#### TASK INPUT:
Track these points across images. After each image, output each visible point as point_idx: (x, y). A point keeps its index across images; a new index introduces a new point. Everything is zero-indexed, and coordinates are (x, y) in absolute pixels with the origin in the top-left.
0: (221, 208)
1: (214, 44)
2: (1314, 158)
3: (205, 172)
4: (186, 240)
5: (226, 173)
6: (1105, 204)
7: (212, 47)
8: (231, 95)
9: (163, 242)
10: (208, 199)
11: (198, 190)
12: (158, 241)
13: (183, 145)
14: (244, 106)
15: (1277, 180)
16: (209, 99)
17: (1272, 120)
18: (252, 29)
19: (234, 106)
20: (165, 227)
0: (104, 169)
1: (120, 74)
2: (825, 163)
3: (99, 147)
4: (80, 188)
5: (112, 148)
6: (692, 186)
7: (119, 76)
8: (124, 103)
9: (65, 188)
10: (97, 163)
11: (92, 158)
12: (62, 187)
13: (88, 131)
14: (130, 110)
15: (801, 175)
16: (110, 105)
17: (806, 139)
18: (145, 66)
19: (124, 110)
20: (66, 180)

--

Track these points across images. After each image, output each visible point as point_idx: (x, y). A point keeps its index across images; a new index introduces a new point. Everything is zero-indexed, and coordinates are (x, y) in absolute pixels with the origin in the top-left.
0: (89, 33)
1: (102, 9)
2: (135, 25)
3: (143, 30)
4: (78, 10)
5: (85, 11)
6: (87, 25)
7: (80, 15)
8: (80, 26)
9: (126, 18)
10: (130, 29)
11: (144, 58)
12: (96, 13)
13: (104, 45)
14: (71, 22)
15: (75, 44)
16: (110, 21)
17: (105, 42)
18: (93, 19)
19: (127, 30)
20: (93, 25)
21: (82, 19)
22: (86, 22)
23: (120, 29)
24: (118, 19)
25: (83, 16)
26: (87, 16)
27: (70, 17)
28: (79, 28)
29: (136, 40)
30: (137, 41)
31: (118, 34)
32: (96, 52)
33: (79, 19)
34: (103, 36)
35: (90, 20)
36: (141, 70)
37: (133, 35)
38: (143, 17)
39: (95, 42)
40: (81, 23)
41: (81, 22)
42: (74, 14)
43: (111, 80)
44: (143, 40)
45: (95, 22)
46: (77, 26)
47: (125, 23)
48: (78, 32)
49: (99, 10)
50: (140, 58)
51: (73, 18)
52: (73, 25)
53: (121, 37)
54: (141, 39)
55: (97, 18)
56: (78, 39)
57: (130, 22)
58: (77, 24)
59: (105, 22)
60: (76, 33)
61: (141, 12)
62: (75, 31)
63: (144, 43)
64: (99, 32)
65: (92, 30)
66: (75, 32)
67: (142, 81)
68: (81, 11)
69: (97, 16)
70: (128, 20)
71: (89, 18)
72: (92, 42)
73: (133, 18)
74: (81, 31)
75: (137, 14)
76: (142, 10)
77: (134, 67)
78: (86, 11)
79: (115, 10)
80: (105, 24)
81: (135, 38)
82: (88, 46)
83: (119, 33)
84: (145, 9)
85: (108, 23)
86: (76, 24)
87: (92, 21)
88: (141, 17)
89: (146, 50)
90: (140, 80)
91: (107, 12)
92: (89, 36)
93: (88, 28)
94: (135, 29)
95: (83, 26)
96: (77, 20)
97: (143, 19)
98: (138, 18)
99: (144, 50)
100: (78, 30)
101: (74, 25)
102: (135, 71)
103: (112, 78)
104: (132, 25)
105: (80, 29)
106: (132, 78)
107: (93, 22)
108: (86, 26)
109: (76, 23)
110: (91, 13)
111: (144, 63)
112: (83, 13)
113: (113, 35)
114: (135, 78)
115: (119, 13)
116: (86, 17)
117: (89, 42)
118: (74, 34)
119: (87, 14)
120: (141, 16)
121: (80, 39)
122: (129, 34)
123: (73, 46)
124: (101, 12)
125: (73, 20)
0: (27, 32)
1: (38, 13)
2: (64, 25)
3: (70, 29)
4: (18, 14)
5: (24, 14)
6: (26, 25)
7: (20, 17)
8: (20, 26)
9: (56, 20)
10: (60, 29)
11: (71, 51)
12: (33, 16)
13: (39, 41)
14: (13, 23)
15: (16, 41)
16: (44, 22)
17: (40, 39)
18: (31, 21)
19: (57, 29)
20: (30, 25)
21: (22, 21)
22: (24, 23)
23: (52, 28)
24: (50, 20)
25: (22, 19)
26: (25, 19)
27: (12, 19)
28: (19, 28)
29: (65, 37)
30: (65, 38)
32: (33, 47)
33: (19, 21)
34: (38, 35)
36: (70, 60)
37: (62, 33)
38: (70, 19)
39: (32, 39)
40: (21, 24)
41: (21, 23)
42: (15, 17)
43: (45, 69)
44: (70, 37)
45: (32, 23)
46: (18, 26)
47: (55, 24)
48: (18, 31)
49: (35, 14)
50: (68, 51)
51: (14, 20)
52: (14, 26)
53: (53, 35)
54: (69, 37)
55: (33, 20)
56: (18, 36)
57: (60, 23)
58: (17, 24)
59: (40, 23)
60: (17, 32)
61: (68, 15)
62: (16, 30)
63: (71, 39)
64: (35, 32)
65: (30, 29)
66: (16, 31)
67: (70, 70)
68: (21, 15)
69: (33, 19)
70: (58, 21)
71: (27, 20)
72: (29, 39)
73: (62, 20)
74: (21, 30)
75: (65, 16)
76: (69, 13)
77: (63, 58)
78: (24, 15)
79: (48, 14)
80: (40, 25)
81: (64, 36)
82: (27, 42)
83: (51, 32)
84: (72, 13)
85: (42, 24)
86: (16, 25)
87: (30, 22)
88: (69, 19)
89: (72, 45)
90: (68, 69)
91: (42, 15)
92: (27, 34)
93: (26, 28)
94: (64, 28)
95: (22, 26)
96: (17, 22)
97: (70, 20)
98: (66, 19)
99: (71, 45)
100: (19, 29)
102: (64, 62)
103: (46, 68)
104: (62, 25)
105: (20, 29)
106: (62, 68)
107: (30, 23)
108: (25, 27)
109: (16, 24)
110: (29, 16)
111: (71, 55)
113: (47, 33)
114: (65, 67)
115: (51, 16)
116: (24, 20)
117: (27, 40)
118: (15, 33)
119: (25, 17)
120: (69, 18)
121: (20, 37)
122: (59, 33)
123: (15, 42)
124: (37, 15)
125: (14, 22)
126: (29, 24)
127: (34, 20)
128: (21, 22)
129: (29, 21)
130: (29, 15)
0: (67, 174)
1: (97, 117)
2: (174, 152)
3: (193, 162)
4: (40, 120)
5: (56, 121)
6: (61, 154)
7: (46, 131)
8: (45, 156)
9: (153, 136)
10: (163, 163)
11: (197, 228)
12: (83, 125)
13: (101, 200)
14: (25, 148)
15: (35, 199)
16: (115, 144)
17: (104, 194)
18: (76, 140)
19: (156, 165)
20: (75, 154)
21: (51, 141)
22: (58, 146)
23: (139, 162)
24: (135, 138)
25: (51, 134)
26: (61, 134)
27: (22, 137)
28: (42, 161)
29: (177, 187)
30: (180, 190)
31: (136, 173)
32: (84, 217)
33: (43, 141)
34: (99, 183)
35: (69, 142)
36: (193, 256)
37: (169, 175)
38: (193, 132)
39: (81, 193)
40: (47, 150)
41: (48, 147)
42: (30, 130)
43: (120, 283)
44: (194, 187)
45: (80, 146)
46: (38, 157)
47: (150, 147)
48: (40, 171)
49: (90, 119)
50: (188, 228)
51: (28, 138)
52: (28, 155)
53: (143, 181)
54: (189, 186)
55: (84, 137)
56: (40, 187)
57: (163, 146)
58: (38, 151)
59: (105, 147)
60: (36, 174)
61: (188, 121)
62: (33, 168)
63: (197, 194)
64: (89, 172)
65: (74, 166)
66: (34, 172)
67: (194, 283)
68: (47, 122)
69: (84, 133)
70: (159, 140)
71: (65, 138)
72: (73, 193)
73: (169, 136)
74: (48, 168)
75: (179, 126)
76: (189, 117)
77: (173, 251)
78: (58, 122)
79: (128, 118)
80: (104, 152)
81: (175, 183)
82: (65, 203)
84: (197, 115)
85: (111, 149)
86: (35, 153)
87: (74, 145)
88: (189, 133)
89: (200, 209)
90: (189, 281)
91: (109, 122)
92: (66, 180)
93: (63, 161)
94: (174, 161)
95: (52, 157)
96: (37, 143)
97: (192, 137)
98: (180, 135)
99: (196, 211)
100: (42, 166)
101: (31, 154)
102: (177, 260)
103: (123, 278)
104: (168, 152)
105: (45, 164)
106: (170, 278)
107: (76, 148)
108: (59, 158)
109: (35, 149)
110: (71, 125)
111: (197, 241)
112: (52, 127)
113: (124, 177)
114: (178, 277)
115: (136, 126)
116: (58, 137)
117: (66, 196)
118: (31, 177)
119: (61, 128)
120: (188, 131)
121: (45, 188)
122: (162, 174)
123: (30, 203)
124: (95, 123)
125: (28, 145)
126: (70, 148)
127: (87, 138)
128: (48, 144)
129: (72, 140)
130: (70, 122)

...

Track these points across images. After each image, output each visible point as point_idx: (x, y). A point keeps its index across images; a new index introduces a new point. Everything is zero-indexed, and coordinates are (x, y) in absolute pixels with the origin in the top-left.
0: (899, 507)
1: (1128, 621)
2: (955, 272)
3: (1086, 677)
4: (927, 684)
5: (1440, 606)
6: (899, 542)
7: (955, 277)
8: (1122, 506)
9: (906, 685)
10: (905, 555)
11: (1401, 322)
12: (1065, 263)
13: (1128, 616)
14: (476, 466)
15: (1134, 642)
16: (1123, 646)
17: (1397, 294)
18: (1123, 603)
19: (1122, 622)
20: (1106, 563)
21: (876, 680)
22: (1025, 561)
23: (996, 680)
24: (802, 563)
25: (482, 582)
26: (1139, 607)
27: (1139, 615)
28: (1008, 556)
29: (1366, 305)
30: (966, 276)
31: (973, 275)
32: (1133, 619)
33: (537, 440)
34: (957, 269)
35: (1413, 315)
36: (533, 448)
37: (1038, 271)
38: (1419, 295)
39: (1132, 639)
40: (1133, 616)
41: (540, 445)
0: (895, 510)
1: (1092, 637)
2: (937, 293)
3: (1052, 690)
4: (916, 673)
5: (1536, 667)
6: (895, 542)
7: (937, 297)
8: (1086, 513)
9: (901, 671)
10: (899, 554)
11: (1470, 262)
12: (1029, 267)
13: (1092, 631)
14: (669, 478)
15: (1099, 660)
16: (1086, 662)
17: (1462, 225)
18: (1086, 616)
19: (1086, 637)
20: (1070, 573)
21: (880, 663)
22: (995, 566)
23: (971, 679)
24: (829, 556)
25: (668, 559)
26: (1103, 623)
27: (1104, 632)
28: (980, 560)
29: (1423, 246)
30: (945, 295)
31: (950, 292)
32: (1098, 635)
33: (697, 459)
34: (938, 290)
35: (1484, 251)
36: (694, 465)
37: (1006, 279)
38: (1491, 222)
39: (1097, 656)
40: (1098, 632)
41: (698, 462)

#### YOUR ASSIGNMENT:
Find the line with "0: (89, 33)" in the material above. Reproduce it and each line after it up to and including the line with "65: (92, 30)".

#### THE COMPLETED TASK:
0: (89, 33)
1: (102, 9)
2: (135, 25)
3: (143, 30)
4: (78, 10)
5: (85, 11)
6: (87, 25)
7: (80, 15)
8: (80, 26)
9: (126, 18)
10: (130, 29)
11: (144, 58)
12: (96, 13)
13: (104, 45)
14: (71, 22)
15: (75, 44)
16: (110, 21)
17: (105, 42)
18: (93, 19)
19: (127, 30)
20: (93, 25)
21: (82, 19)
22: (86, 22)
23: (120, 29)
24: (118, 19)
25: (83, 16)
26: (87, 16)
27: (70, 17)
28: (79, 28)
29: (136, 40)
30: (137, 41)
31: (118, 34)
32: (96, 52)
33: (79, 19)
34: (103, 36)
35: (90, 20)
36: (141, 70)
37: (133, 35)
38: (143, 17)
39: (95, 42)
40: (81, 23)
41: (81, 22)
42: (74, 14)
43: (111, 80)
44: (143, 40)
45: (95, 22)
46: (77, 26)
47: (125, 23)
48: (78, 32)
49: (99, 10)
50: (140, 58)
51: (73, 18)
52: (73, 25)
53: (121, 37)
54: (141, 39)
55: (97, 18)
56: (78, 39)
57: (130, 22)
58: (77, 24)
59: (105, 22)
60: (76, 33)
61: (141, 12)
62: (75, 31)
63: (144, 43)
64: (99, 32)
65: (92, 30)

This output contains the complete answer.